Choosing a Reliable Mobile Network – Location Matters
Mobile networks often make marketing claims such as being “the most reliable” or having “the fastest 4G data network.” These claims indicate the value of quality wireless connections, and though they may seem arbitrary they are generally legally supportable claims backed by benchmarking studies. This information is critical and can help you take into consideration key network factors such as coverage versus location. In urban jungles such as New York, architectural obstructions including in-building glass and other building materials can significantly reduce wireless signals. Additionally, larger swaths of landscape and natural obstructions (such as hilly terrain, dense forests, etc.) in more remote areas can, by nature, make it difficult to receive quality service. These kinds of barriers require considerable investment and resources from network operators. This said, by researching benchmarking claims and network information that is publicly available, you can make informed decisions that will deliver the best possible coverage in line with your location and expectations.

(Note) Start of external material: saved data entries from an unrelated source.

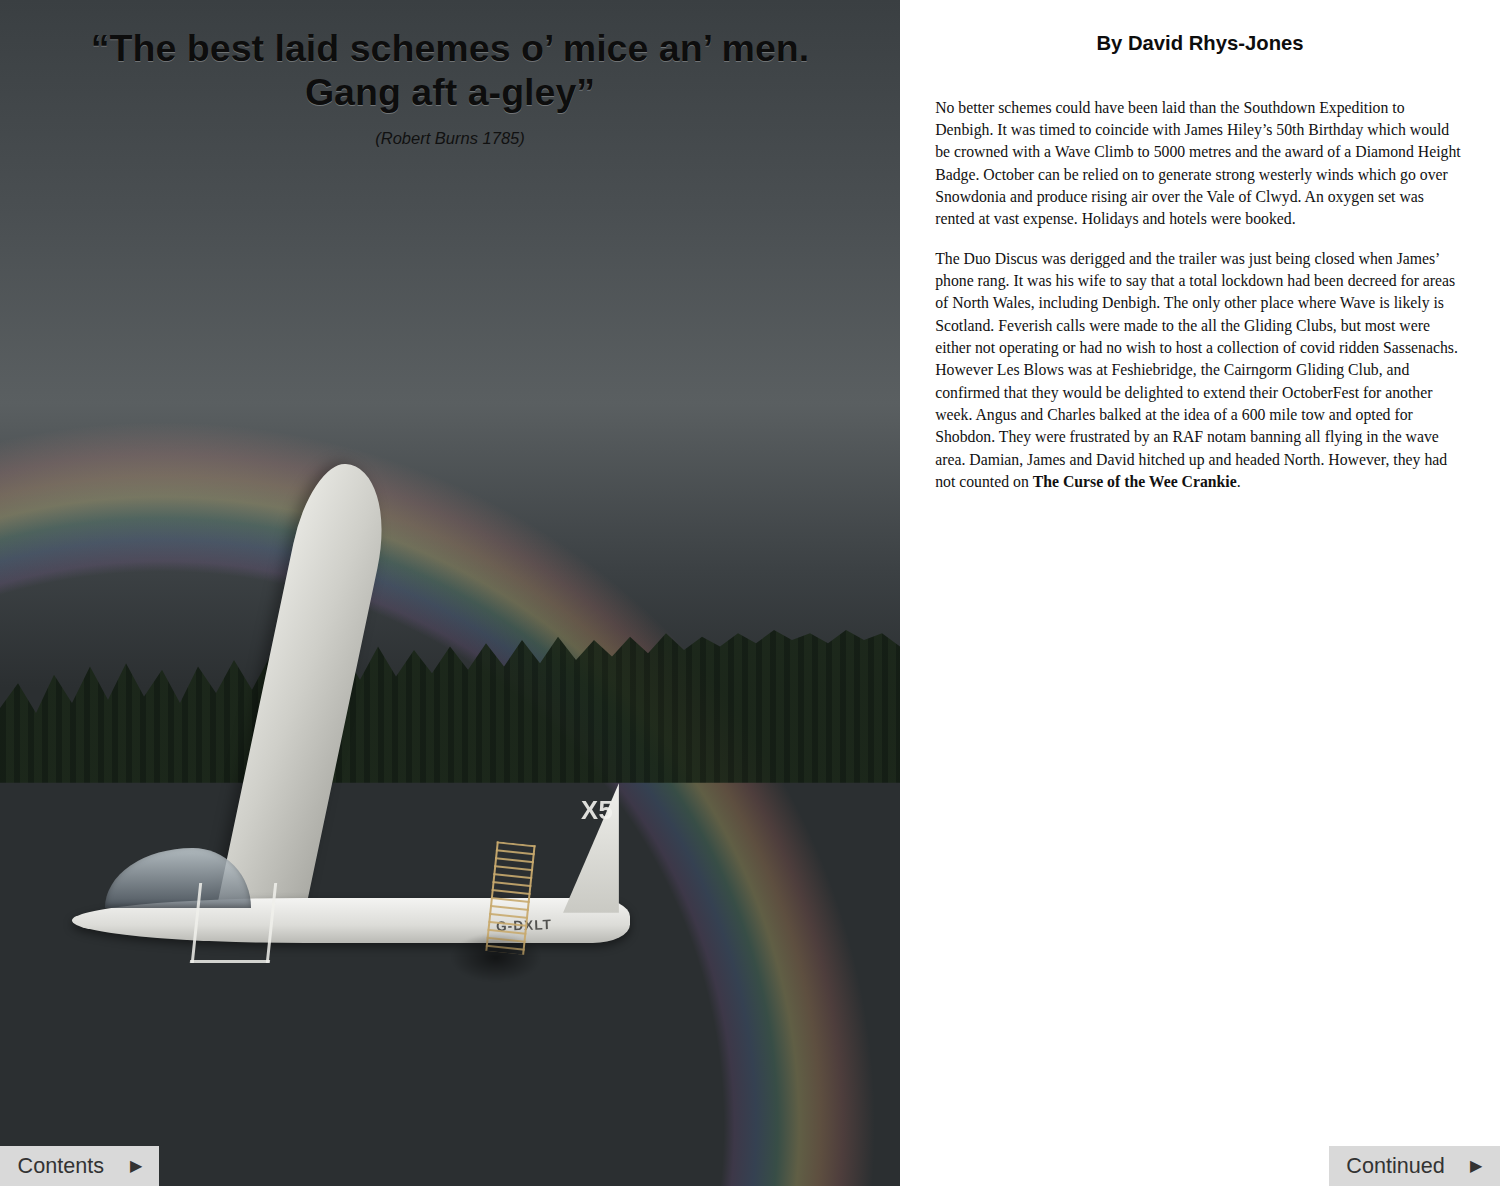X5
G-DXLT
“The best laid schemes o’ mice an’ men.
Gang aft a-gley”
(Robert Burns 1785)
Contents ▶
By David Rhys-Jones
No better schemes could have been laid than the Southdown Expedition to Denbigh. It was timed to coincide with James Hiley’s 50th Birthday which would be crowned with a Wave Climb to 5000 metres and the award of a Diamond Height Badge. October can be relied on to generate strong westerly winds which go over Snowdonia and produce rising air over the Vale of Clwyd. An oxygen set was rented at vast expense. Holidays and hotels were booked.
The Duo Discus was derigged and the trailer was just being closed when James’ phone rang. It was his wife to say that a total lockdown had been decreed for areas of North Wales, including Denbigh. The only other place where Wave is likely is Scotland. Feverish calls were made to the all the Gliding Clubs, but most were either not operating or had no wish to host a collection of covid ridden Sassenachs. However Les Blows was at Feshiebridge, the Cairngorm Gliding Club, and confirmed that they would be delighted to extend their OctoberFest for another week. Angus and Charles balked at the idea of a 600 mile tow and opted for Shobdon. They were frustrated by an RAF notam banning all flying in the wave area. Damian, James and David hitched up and headed North. However, they had not counted on The Curse of the Wee Crankie.
Continued ▶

Operators are Constantly Enhancing Their Networks – Keep Tabs
Today’s heavy mobile device use—both individually and across workforces—is forcing operators to continually improve services and upgrade networks. Whether your mobile ecosystem depends on AT&T, Sprint, T-Mobile, Verizon or another operator, networks are constantly upgrading their infrastructures by increasing speeds and addressing the proliferation of new data-saturated apps. For example, several operators are actively deploying LTE-Advanced (LTE-A) network features that will eventually result in faster data speeds and improved network capacity. Furthermore, some operators are enabling HD voice to enhance bandwidth, capacity and voice quality, and aggressively adding smaller cell sites in their markets to better manage congestion and to fill in dead spots. Because such services are being rolled out regularly, it’s to your benefit to stay up to date on the latest mobile developments. That way, when you are selecting a mobile option that best suits your needs, you can be an informed consumer, selecting the plan that makes most sense in accordance with the demands you’ll be putting on a network.
Cost – Plan Ahead
It takes an incredible amount of resources—and investment—for operators to build and maintain both agile and reliable networks. In turn, consumer or business investment in a mobile presence also comes at a price. To ensure your investment is worthwhile, map out the mobile demands you anticipate making. Will you need the fastest data upload and download speeds possible, for app use? The most reliable Wi-Fi? Uninterrupted calling? Need local, regional or nationwide coverage? Mobile networks can vary in this regard – some perform better than others depending on the question. While operators all invest in, expand and routinely test their networks (benchmark) for optimum performance, no two networks are alike – they offer different services, deploy different technologies and have different core network strengths. Do your research, and think about how you’ll integrate mobile use into your day-to-day processes to ensure the best possible mobile experience for your company.